Pooter loves his 'Home Sweet Home' which is near the rail tracks. He had just moved into the new rental as the diary began, April of 1891. The diary ends in May of 1892. The home is called The Laurels (even though it has no laurels growing, but Pooter and his wife, Carrie, might plant some). It is London, suburbia, Victorian, and the train traffic makes the house quake frequently. But Pooter adjusts. The many views of the 6 or 7 rooms, as well as Pooter's employment location, provides a complete, delightful look at London Victorian living in a middle-class dwelling. Furnished with period pieces and accents, right down to the tea cups and boot scrapper (which is a constant complaint). And the Christmas holiday tops off the Victorian aesthetics. WOW!

So what does Pooter write about?

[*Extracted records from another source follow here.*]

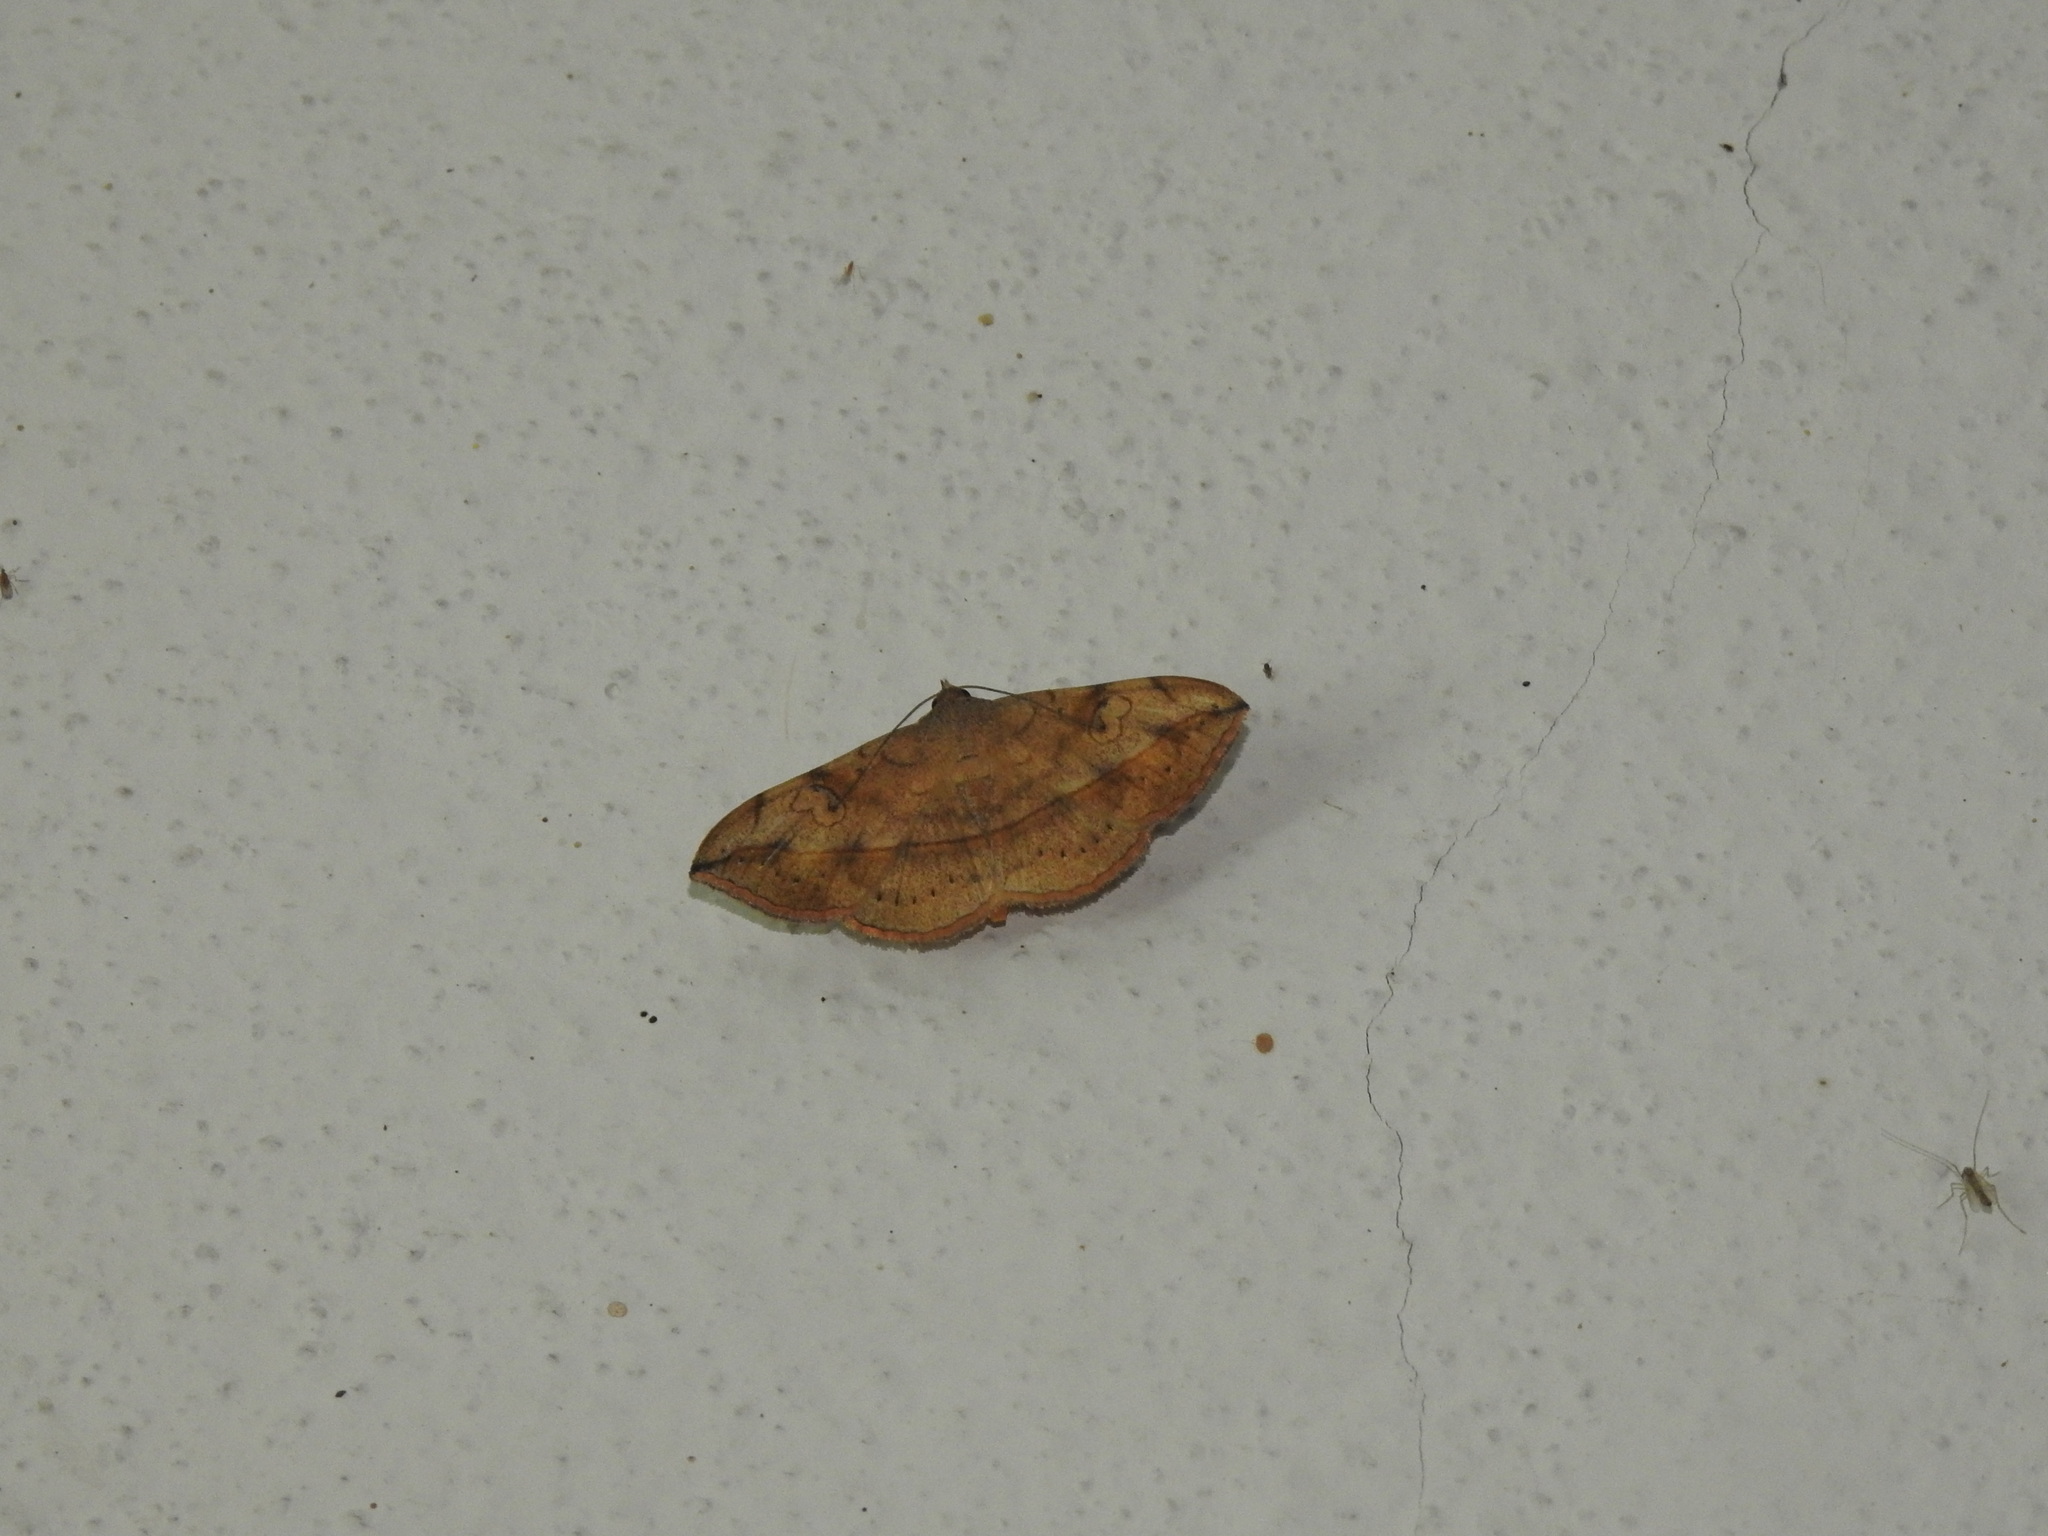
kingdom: Animalia
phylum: Arthropoda
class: Insecta
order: Lepidoptera
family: Erebidae
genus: Anticarsia
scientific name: Anticarsia irrorata
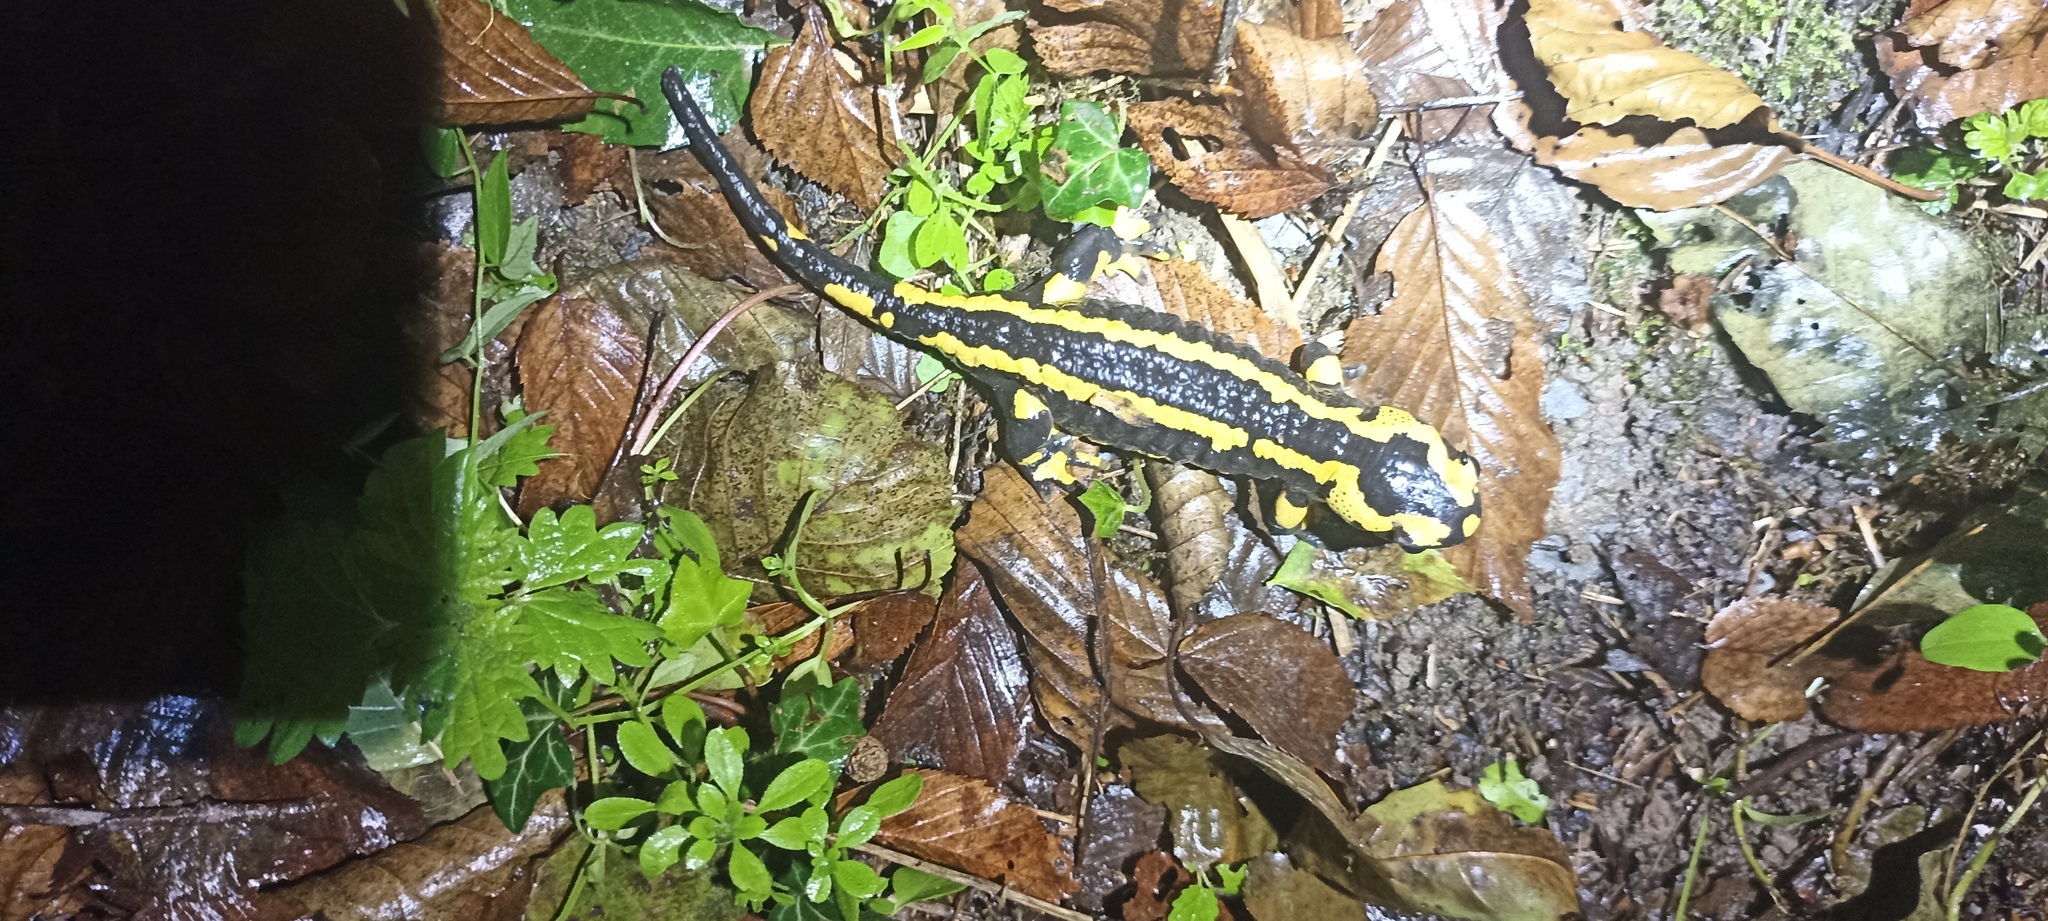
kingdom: Animalia
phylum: Chordata
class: Amphibia
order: Caudata
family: Salamandridae
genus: Salamandra
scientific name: Salamandra salamandra
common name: Fire salamander
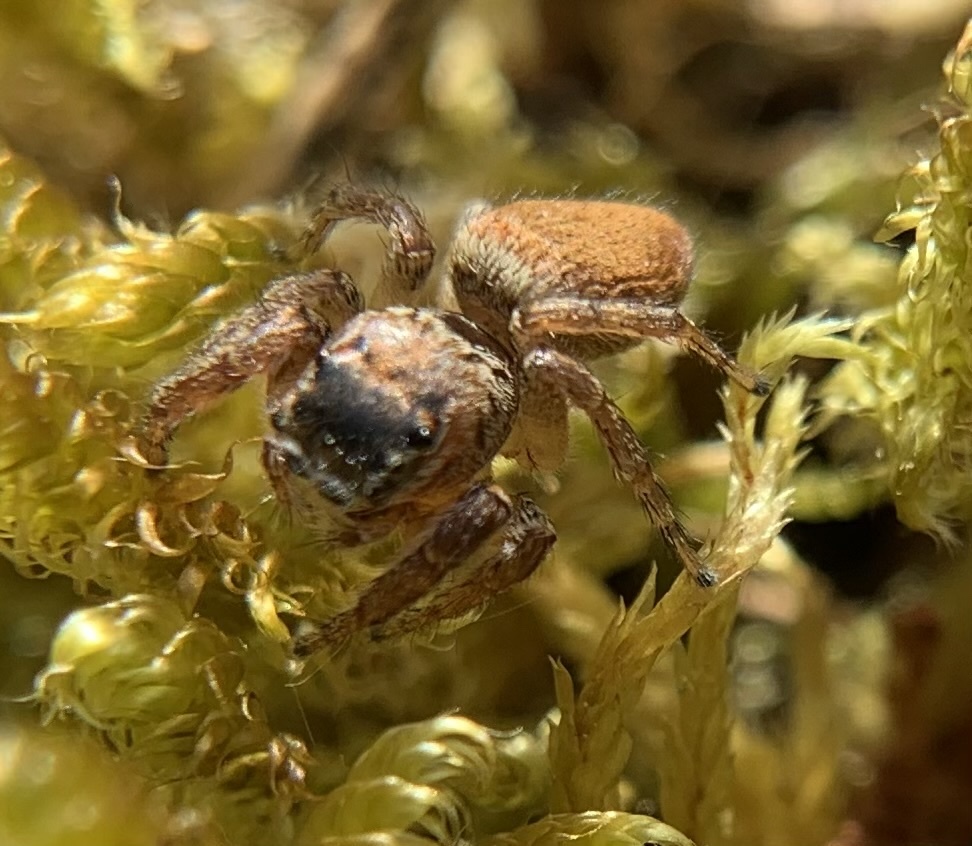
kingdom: Animalia
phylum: Arthropoda
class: Arachnida
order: Araneae
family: Salticidae
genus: Evarcha
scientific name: Evarcha falcata
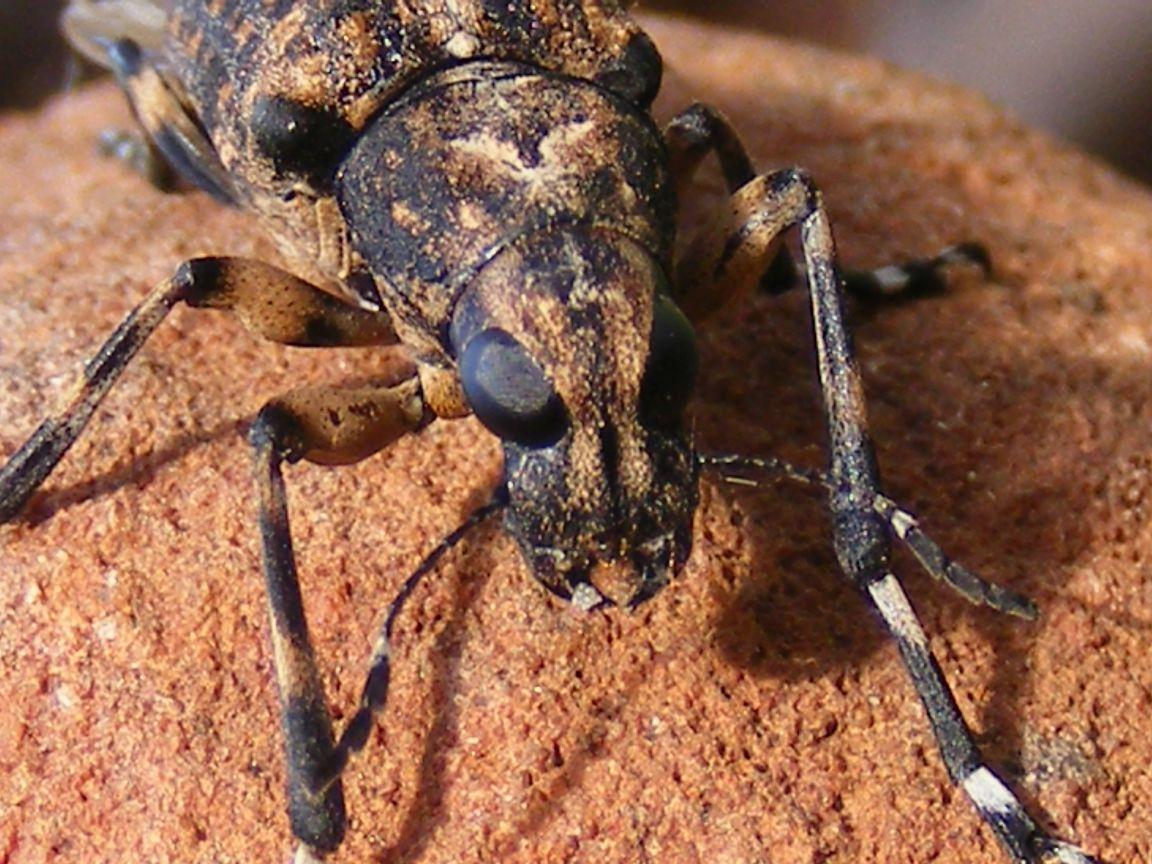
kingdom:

Lupin, the not-so-perfect son and his engagement with a not-so-perfect, older, fatter, uglier, Miss Daisy Mutlar. Spouse spats. His boss, Mr. Perkupp, and Pooter's downns and upps with Perkupp. Social engagements gone afoul or well. Costs, especially with drinks. Stocks, encouraged by his son. Bad lobsters. Friends, Cummings and Gowing, and their comings and goings. And that darn boot scrapper.

The DVD features explained that the term "Pooterism" (taking oneself too seriously) evolved from this work first published in a magazine (1888), then book in 1882 (still in print today), this film via BBC (2007), and now this DVD. The book was written by brothers, George & Weedon Grossmith, biography also in the bonus stuff.
Plus more, but no subtitles--BOOGER!

4 episodes totaling just shy of two hours. In the end my wife and I had enjoyed actor, Hugh Bonneville, as Charles Pooter so much, we finally ceased smiling and laughing. Why? It was over. Sad to see it end.

If you like the subtlety of British comedy, then you'll LOVE this CLASSIC British humor book brought to film/DVD. An astonishing one man show. Listen to Pooter's words, watch him, "For he's the jolly good fellow."